━━━━━ Source text
H.B. No. 136
AN ACT
relating to limiting the amount of county, municipal, or junior
college district ad valorem taxes that may be imposed on the
residence homesteads of the disabled and of the elderly and their
surviving spouses.
BE IT ENACTED BY THE LEGISLATURE OF THE STATE OF TEXAS:
SECTION 1. Subchapter B, Chapter 11, Tax Code, is amended by
adding Section 11.261 to read as follows:
Sec. 11.261. LIMITATION OF COUNTY, MUNICIPAL, OR JUNIOR
COLLEGE DISTRICT TAX ON HOMESTEADS OF DISABLED AND ELDERLY. (a)
This section applies only to a county, municipality, or junior
college district that has established a limitation on the total
amount of taxes that may be imposed by the county, municipality, or
junior college district on the residence homestead of a disabled
individual or an individual 65 years of age or older under Section
1-b(h), Article VIII, Texas Constitution.
━━━━━━━━━━
▶ _Directive_: Return the passage of the H.B. No. 136 text that begins at the words "This section applies" and stops after the words "VIII, Texas Constitution.", copied word for word.
━━━━━ Dataset content
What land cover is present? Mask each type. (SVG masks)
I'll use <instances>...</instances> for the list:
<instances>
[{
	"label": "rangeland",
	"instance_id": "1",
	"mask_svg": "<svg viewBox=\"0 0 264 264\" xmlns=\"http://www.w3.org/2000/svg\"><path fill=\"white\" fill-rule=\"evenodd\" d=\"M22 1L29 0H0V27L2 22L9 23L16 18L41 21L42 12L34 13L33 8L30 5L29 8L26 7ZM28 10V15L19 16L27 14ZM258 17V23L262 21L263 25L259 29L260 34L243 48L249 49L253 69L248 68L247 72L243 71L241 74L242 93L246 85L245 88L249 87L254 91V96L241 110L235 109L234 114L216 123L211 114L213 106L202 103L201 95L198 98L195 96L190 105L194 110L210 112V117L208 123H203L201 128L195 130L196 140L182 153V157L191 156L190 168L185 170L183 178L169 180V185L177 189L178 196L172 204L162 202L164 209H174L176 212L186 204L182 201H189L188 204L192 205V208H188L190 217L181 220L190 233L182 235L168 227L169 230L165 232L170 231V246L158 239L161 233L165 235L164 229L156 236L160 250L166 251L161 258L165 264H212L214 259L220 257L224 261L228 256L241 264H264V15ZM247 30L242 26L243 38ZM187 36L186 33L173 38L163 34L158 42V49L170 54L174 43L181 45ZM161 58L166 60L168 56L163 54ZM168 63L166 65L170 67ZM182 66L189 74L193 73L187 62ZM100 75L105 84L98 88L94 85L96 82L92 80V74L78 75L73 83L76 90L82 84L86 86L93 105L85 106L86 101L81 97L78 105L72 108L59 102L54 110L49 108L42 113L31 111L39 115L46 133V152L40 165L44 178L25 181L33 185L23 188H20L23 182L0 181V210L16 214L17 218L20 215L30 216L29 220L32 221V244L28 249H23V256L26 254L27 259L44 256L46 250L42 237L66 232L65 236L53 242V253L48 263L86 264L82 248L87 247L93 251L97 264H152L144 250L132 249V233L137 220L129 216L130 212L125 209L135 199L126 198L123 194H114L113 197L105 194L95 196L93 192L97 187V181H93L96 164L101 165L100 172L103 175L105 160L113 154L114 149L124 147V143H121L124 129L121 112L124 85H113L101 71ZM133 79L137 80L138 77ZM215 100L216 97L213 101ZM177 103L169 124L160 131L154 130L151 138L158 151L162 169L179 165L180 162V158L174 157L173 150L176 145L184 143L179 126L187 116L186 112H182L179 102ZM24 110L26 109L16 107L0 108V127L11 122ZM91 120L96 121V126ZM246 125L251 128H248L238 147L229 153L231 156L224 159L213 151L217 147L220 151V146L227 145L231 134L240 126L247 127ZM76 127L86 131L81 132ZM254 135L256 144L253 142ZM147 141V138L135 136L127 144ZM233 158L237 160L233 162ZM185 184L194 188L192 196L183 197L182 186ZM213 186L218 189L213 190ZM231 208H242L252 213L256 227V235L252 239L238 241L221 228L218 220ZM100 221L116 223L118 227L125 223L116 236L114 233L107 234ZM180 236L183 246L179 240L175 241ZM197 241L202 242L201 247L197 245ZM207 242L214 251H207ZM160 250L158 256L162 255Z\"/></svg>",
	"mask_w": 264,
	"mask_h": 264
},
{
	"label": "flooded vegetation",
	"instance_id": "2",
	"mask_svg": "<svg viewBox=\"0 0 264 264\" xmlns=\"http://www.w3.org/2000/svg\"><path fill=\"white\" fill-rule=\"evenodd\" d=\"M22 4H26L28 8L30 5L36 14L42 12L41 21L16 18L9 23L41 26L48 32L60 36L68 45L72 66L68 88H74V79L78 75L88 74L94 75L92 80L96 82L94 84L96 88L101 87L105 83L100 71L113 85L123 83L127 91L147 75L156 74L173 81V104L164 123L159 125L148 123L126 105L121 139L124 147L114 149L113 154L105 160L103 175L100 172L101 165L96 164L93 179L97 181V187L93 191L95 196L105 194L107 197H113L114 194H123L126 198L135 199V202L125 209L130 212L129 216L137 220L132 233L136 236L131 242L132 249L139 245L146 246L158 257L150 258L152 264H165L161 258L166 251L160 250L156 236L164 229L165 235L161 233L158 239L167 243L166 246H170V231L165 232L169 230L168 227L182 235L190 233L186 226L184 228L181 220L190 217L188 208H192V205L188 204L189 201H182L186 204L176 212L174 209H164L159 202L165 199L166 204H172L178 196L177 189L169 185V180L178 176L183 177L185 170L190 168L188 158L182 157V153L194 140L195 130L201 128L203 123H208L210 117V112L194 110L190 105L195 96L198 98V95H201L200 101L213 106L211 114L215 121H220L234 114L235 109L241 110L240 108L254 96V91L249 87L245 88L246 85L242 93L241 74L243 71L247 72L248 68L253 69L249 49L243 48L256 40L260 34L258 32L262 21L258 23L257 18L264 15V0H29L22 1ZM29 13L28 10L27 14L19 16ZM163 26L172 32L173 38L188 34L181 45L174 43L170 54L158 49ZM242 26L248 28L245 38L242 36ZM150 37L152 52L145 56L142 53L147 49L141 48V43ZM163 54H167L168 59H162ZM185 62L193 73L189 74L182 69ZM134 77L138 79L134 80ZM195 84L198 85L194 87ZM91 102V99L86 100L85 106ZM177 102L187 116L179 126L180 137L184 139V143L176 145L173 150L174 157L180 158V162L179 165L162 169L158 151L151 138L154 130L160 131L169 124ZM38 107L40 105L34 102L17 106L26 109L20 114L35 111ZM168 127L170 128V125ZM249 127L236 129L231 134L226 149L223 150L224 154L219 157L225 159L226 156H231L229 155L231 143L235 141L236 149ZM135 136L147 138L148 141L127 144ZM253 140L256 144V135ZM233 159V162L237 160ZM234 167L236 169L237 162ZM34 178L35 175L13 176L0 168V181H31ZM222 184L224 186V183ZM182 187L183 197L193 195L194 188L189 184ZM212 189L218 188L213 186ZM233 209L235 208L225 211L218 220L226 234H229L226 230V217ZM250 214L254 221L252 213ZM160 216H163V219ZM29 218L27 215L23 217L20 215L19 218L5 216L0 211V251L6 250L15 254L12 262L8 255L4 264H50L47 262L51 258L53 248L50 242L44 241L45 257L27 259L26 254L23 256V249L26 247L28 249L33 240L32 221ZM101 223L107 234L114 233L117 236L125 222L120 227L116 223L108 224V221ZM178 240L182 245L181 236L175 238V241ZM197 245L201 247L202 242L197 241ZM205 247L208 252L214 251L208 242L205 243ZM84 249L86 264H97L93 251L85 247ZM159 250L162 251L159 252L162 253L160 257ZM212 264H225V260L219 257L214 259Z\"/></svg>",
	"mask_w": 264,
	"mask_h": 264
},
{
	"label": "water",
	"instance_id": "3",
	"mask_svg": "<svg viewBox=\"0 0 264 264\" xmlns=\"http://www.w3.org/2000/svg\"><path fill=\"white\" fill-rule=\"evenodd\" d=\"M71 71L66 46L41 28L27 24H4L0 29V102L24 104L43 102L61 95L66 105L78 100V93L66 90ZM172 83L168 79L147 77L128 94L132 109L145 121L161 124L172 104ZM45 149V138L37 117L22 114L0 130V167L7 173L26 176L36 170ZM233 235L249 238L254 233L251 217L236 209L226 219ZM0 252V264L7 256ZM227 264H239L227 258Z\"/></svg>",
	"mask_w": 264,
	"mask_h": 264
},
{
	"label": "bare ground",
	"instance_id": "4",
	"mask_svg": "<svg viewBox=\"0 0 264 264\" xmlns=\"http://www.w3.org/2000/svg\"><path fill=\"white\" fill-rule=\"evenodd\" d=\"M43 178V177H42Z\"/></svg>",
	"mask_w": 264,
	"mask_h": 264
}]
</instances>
━━━━━━━━━━
▶ _Finished task_:
This section applies only to a county, municipality, or junior
college district that has established a limitation on the total
amount of taxes that may be imposed by the county, municipality, or
junior college district on the residence homestead of a disabled
individual or an individual 65 years of age or older under Section
1-b(h), Article VIII, Texas Constitution.